The Ministry of Culture distributed more than CZK 3 billion in subsidies. However, the complex system complicates the work of applicants and the Ministry itself

PRESS RELEASE ON AUDIT NO 23/15 – 1 July 2024


The Supreme Audit Office (SAO) focused on how the Ministry of Culture (MoC) spent funds to support cultural activities between 2019 and 2022. During these years, the Ministry distributed CZK 3.2 billion in more than 9,300 projects. The auditors found numerous shortcomings - from unclear benefits of the support, to a very unclear and complicated system of providing subsidies, to the failure to implement measures and tasks imposed by the Government of the Czech Republic. Often these are the problems that the SAO already found during audits in 2014 and 2018.

The system of distributing subsidies for cultural activities was inefficient and complicated, and thus unnecessarily burdened both the MoC and the applicants for subsidies. In practice, this led, for example, to applicants having to submit the same documents several times for each individual application. On the part of the MoC, various activities related to the administration of applications - for example, checking the documents submitted - were duplicated.

The administration of support for cultural activities was challenging for two reasons in particular - the inconsistent procedure of the individual departments of the MoC and the lack of a unified information system for the administration of cultural activities. It was this IT system, which could eliminate duplication of activities and the need to repeatedly submit the same documents, that the MoC was trying to put into practice from 2015 to 2020. Despite spending more than CZK 4.5 million on it, the project was terminated in 2020 without any results. Not only is this an ineffective investment, but it also continues a situation where the administration of subsidies is still mainly in paper form.

Auditors found further shortcomings in the subsidy calls issued by the MoC. In those cases, essential information was missing. For example, in 23 of the 24 calls audited, the Ministry did not provide full information on the procedure for removing defects in applications for subsidies, the procedure for completing applications, etc. This further negatively affected the clarity and efficiency of the whole system of support for cultural activities.

The SAO also found that the MoC did not fulfil a number of measures and tasks set by the Government of the Czech Republic. In addition to computerising the administration and provision of subsidies, it should have formulated the objectives it wanted to achieve by distributing money for cultural activities and should have evaluated their fulfilment. However, the Ministry has not set any specific and measurable objectives since 2015. Everything remained with general objectives, which the MoC evaluated only formally.

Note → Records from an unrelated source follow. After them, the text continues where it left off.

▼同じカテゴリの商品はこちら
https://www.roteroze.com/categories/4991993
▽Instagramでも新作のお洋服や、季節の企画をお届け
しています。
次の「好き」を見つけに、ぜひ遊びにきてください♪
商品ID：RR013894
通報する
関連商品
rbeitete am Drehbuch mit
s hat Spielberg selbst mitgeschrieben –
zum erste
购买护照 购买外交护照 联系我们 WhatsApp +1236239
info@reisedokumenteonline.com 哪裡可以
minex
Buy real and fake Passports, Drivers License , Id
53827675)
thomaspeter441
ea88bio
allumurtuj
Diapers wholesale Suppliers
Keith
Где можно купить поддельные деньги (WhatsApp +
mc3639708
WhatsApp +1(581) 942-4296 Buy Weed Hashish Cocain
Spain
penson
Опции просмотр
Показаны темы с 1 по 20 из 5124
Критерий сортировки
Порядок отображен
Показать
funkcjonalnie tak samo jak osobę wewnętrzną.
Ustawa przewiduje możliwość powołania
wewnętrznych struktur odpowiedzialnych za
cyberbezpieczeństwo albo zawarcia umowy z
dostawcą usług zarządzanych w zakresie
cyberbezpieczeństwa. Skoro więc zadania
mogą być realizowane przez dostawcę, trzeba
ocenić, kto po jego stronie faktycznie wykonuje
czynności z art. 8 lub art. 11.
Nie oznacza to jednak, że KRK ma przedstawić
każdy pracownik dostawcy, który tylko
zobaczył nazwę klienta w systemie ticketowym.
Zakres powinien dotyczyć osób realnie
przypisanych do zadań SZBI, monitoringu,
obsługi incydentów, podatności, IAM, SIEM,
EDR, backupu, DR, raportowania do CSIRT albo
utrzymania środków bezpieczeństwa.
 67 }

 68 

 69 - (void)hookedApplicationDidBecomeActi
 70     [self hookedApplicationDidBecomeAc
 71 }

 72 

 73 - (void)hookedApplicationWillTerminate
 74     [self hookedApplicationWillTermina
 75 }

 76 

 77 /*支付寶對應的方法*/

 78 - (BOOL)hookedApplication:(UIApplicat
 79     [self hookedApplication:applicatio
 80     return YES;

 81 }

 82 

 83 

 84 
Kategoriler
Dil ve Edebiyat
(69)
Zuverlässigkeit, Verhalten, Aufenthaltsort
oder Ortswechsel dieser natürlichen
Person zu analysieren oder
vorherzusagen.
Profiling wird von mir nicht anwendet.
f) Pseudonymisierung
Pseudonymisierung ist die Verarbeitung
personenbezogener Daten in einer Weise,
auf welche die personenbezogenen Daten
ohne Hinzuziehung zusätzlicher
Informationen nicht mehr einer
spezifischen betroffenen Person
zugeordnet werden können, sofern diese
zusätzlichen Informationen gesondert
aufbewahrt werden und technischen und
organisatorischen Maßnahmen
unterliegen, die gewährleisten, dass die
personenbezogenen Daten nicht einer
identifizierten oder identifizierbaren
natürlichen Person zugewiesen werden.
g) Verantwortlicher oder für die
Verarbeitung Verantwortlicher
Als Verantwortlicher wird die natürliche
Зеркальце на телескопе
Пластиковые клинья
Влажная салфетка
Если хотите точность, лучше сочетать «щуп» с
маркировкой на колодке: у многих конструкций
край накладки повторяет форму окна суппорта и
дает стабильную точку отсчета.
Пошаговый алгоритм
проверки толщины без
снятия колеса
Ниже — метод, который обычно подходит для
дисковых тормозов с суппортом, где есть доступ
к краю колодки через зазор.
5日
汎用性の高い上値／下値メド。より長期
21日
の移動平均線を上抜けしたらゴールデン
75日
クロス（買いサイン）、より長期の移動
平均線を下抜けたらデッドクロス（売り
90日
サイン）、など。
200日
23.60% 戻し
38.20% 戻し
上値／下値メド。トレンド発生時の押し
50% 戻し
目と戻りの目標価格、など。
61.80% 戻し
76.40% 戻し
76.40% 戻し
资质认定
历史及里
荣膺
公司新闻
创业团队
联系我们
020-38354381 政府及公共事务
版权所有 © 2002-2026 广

In sum, it can be said that the MoC has not remedied most of the shortcomings identified by the SAO in previous similarly focused audits in 2014 and 2018. In one case, the situation even worsened. In the 2018 audit, the SAO highlighted the insufficient number of public administration controls. Subsequently, from 2019, the MoC set up a Control Department, the main focus of which was to carry out these controls. However, the number of controls has further decreased.